We are running a challenge prize because we think that most of our funding focuses too much on outputs. By funding and measuring outputs we can’t see the complexity of the support that happens in community centres. We’ve known this for a while. This is why we collect rich data to explain what happens beyond the outputs (like our longitudinal study and Theory of Change).

This helps to understand more, but only within the existing paradigm. To really understand the community sector, we needed an experiment. Our hunch: that a challenge prize would reframe our relationship with Online Centres. In doing so, it would help us to understand things that we just can’t find out through conventional projects.

Natural innovation

For centres a Challenge Prize is different. It funds an idea for a project rather that the project itself. An idea can be an ambition. It doesn’t rely on getting a target number of people through the door. For this reason, the prize becomes an opportunity for smaller community centres and centres that are new to the Network.

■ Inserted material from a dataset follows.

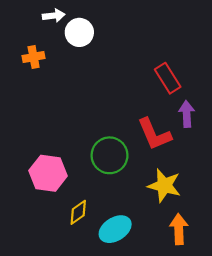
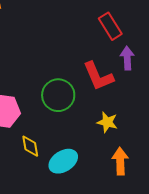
yellow star: (164, 186) -> (107, 122), size x0.7
yellow diamond: (78, 212) -> (30, 146), turned -65

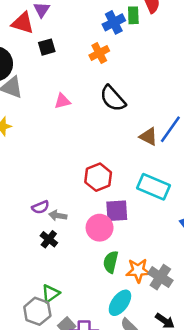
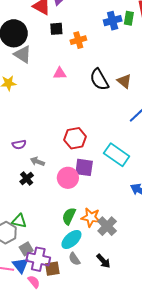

Funding usually begins when the funder defines a problem. The Community Challenge Prize changes this by asking centres to both define the problem and propose a solution. We had 95 applications in which centres identified a problem for their community and thought of a way to solve it. This is natural innovation in good health.

Professional innovation

These ideas were innovative. They were ambitious and new. But it became clear that we could help centres by helping them to professionalise the way in which they think through community projects.

As we took centres through development workshops it became clear that having a good idea is very different from building a good project. As professional innovators, we are only half concerned with something being new. Most of our work thinks through how a project or platform will actually work. In a recent workshop, one participant crystallised their problem:

We are used to jumping from the problem to a solution but we don’t usually do the bit in the middle.

The bit in the middle is where you think about the specific people you want to help and how to help them. You think about why they might come to your service. You think about the people who you need to engage in order to make your idea work. You think about the real goal of your project and hone it until you know it is likely to make the change you want to make.

We can help by giving Online Centres the space and time to think through their project ideas. We also give them the tools to think through the change they want to make. If we do it right, then everyone can benefit from an empowered and professional community sector.